It wasn’t too long ago that a blood cancer drug from Infinity Pharmaceuticals was worth an up front, $275 million from AbbVie. But two years and some disappointing trial results later, Verastem has scooped it up at a fraction of the cost.
Verastem (NASDAQ: VSTM), a Boston company developing stem cell drugs for cancer, has grabbed worldwide rights to duvelisib, a drug Infinity (NASDAQ: INFI) has been advancing as a treatment for a variety of lymphomas. Verastem isn’t paying anything to Infinity up front for the right to duvelisib. Rather, Cambridge, MA-based Infinity will only get $6 million if the drug succeeds in an ongoing Phase 3 trial in chronic lymphocytic leukemia and another $22 million upon the drug’s first regulatory approval. If that happens, Infinity would also get royalties on net sales.
The Phase 3 trial, called DUO, is expected to produce data in the first half of 2017.
The tiny deal terms are not just indicative of Infinity’s struggles with duvelisib, but an indication of the declining interest in drugs that inhibit PI3 kinases, which were a hot field in biology not too long ago. Targets in the PI3 kinase pathway are implicated in a bunch of important molecular functions, like cell survival and proliferation, which is why a bunch of PI3 kinase blockers have been developed for cancer. The first generation of PI3 kinase drugs blocked the whole pathway, leading to a number of unwanted side effects, but more recent drugs, like Gilead Sciences’ (NASDAQ: GILD) idelalisib (Zydelig), and Infinity’s duvelisib, were developed more selectively—to hit certain variations of PI3 kinase instead.
Gilead paid $375 million up front for Calistoga Pharmaceuticals in 2011 to get its hands on idelalisib (Zydelig), and won FDA approval of the drug three years later. That year, AbbVie (NYSE: ABBV) paid Infinity $275 million up front for rights to duvelisib, and attached a potential $805 million in downstream payments.
Since that time, however, the field of PI3 kinase drugs—and duvelisib—have foundered, surpassed by other approaches. Ibrutinib (Imbruvica), which binds to a different molecular target, has gone on to become a massive-selling drug, and AbbVie shelled out $21 billion for partial rights to it in early 2015. In the meantime, Gilead’s drug has dealt with safety issues, and duvelisib posted disappointing results in a mid-stage trial, leading AbbVie to ditch the partnership and Infinity to cut jobs and close its research operations.
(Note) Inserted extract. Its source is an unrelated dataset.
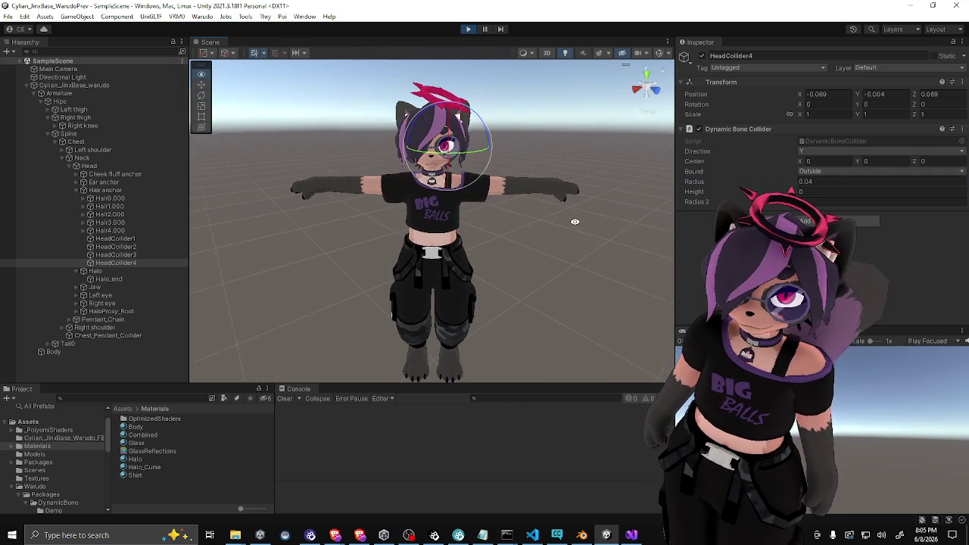
left_click(96, 85)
And just last week, Genentech sold a PI3 kinase blocker on the verge of Phase 2 trials to Australian biotech Novogen for just $1.6 million up front.
Verastem, meanwhile, is taking a low-cost flier on a drug that at least has a shot at FDA approval. That gives Verastem, a company that has dealt with its own clinical setbacks and currently trades at just $1.27 a share, a chance to generate revenue in the near term if duvelisib comes through. (Infinity, meanwhile, closed at $1.25 a share on Tuesday.)
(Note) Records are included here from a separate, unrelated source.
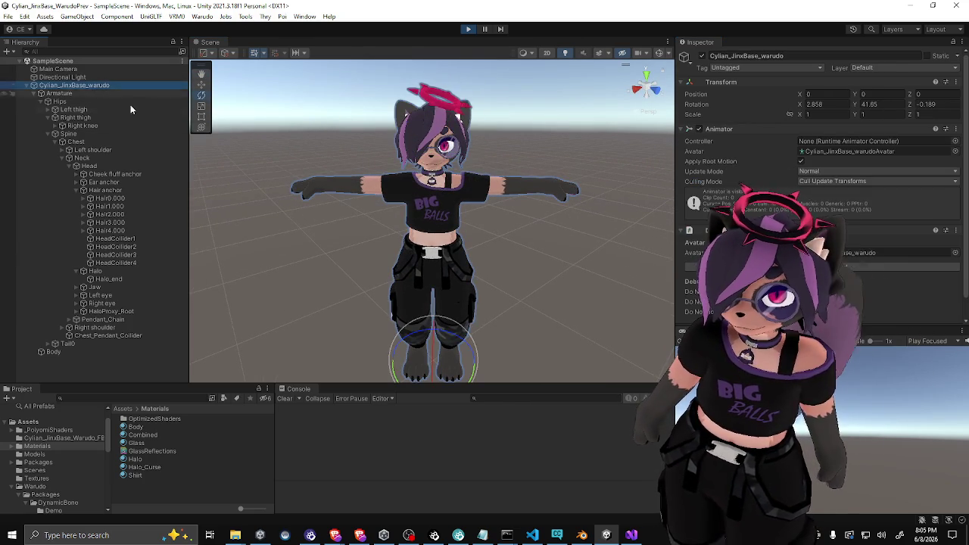
mouse_move(478, 368)
left_mouse_down()
mouse_move(460, 384)
mouse_move(526, 353)
mouse_move(501, 354)
mouse_move(518, 343)
mouse_move(433, 367)
mouse_move(451, 362)
mouse_move(424, 352)
mouse_move(453, 350)
mouse_move(412, 352)
mouse_move(411, 366)
mouse_move(455, 350)
mouse_move(447, 356)
left_mouse_up()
“While there have been significant advances recently in the treatment of lymphoid malignancies, not all patients experience benefits or can tolerate these treatments,” said Verastem chief medical officer Gregory Berk. “There remains a need for new oral medicines, and the targeted inhibition of PI3K-delta and PI3K-gamma brings a unique approach designed to address both the malignant B cell and its supportive microenvironment.”
Verastem has three other drugs in clinical testing, led by defactinib (VS-6063), which is being tested in combination with immunotherapy drugs pembrolizumab (Keytruda, from Merck) and avelumab (Pfizer/Merck KGaA) in a variety of cancers. Defactinib failed a Phase 2 trial in mesothelioma last year.
The two companies are holding a conference call this morning.